Required action -> Pick out every line in the material that contains the word "Alejandro", and copy each of those lines.

Exercise input ->
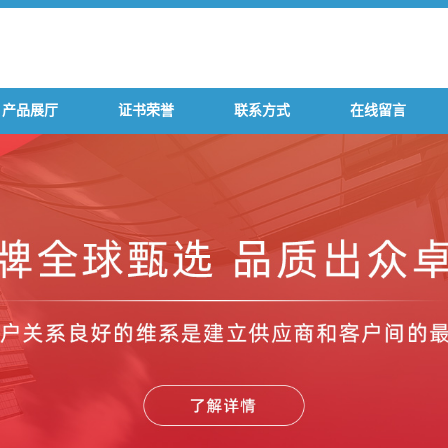
产品展厅
证书荣誉
联系方式
在线留言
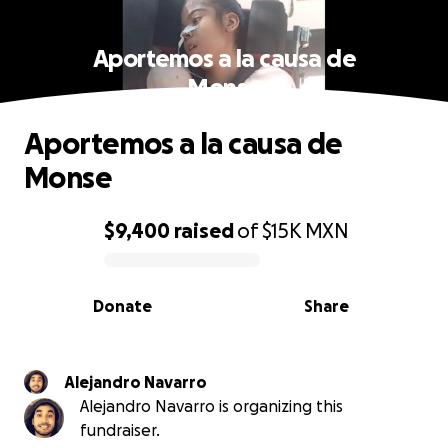
Aportemos a la causa de
Monse
Aportemos a la causa de
Monse
$9,400
raised
of
$15K
MXN
0% complete
Donate
Share
Alejandro Navarro
Alejandro Navarro is organizing this
fundraiser.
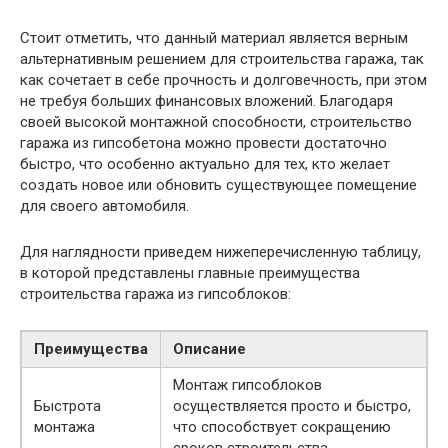
Стоит отметить, что данный материал является верным
альтернативным решением для строительства гаража, так
как сочетает в себе прочность и долговечность, при этом
не требуя больших финансовых вложений. Благодаря
своей высокой монтажной способности, строительство
гаража из гипсобетона можно провести достаточно
быстро, что особенно актуально для тех, кто желает
создать новое или обновить существующее помещение
для своего автомобиля.
Для наглядности приведем нижеперечисленную таблицу,
в которой представлены главные преимущества
строительства гаража из гипсоблоков:
Преимущества
Описание
Монтаж гипсоблоков
Быстрота
осуществляется просто и быстро,
монтажа
что способствует сокращению
сроков строительства.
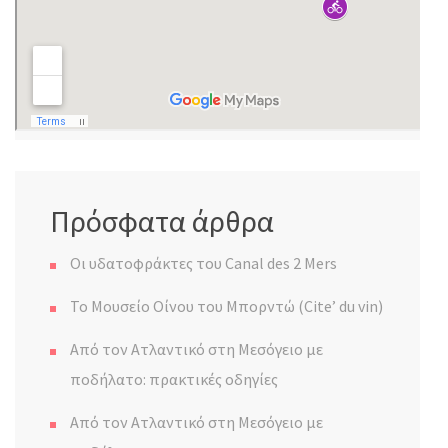
Πρόσφατα άρθρα
Οι υδατοφράκτες του Canal des 2 Mers
Το Μουσείο Οίνου του Μπορντώ (Cite’ du vin)
Από τον Ατλαντικό στη Μεσόγειο με
ποδήλατο: πρακτικές οδηγίες
Από τον Ατλαντικό στη Μεσόγειο με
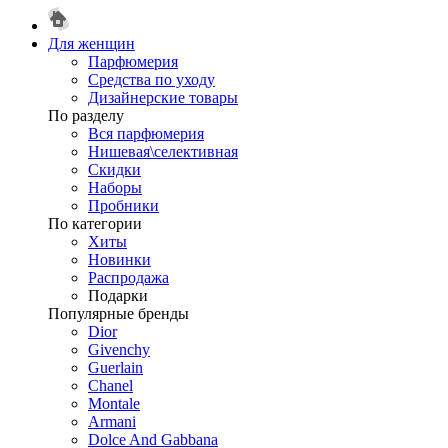
Для женщин
Парфюмерия
Средства по уходу
Дизайнерские товары
По разделу
Вся парфюмерия
Нишевая\селективная
Скидки
Наборы
Пробники
По категории
Хиты
Новинки
Распродажа
Подарки
Популярные бренды
Dior
Givenchy
Guerlain
Chanel
Montale
Armani
Dolce And Gabbana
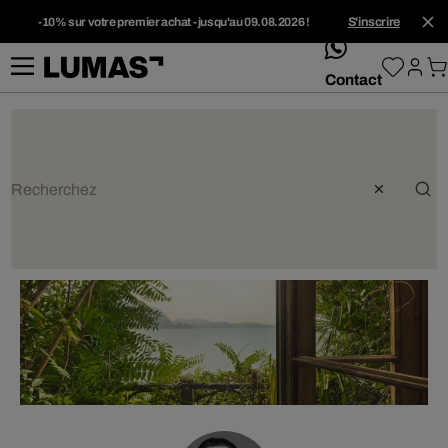
-10% sur votre premier achat - jusqu'au 09.08.2026 !
S'inscrire
whatsApp
Contact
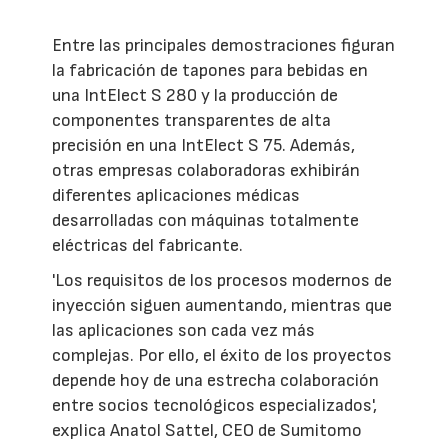
Entre las principales demostraciones figuran
la fabricación de tapones para bebidas en
una IntElect S 280 y la producción de
componentes transparentes de alta
precisión en una IntElect S 75. Además,
otras empresas colaboradoras exhibirán
diferentes aplicaciones médicas
desarrolladas con máquinas totalmente
eléctricas del fabricante.
'Los requisitos de los procesos modernos de
inyección siguen aumentando, mientras que
las aplicaciones son cada vez más
complejas. Por ello, el éxito de los proyectos
depende hoy de una estrecha colaboración
entre socios tecnológicos especializados',
explica Anatol Sattel, CEO de Sumitomo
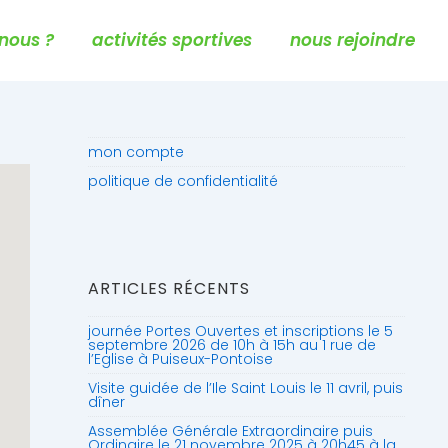
nous ?
activités sportives
nous rejoindre
mon compte
politique de confidentialité
ARTICLES RÉCENTS
journée Portes Ouvertes et inscriptions le 5
septembre 2026 de 10h à 15h au 1 rue de
l’Eglise à Puiseux-Pontoise
Visite guidée de l’Ile Saint Louis le 11 avril, puis
dîner
Assemblée Générale Extraordinaire puis
Ordinaire le 21 novembre 2025 à 20h45 à la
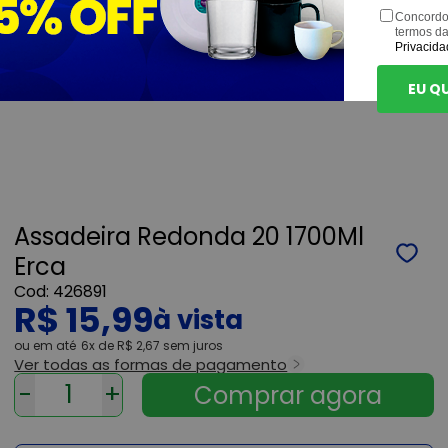
Concordo
termos d
Privacida
EU Q
Assadeira Redonda 20 1700Ml
Erca
426891
R$ 15,99
ou
6x
de
R$ 2,67
sem juros
Ver todas as formas de pagamento
-
+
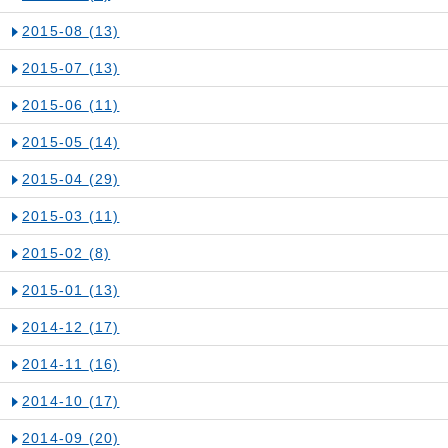
2015-08
(13)
2015-07
(13)
2015-06
(11)
2015-05
(14)
2015-04
(29)
2015-03
(11)
2015-02
(8)
2015-01
(13)
2014-12
(17)
2014-11
(16)
2014-10
(17)
2014-09
(20)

Solution below ->
Alejandro Navarro
Alejandro Navarro is organizing this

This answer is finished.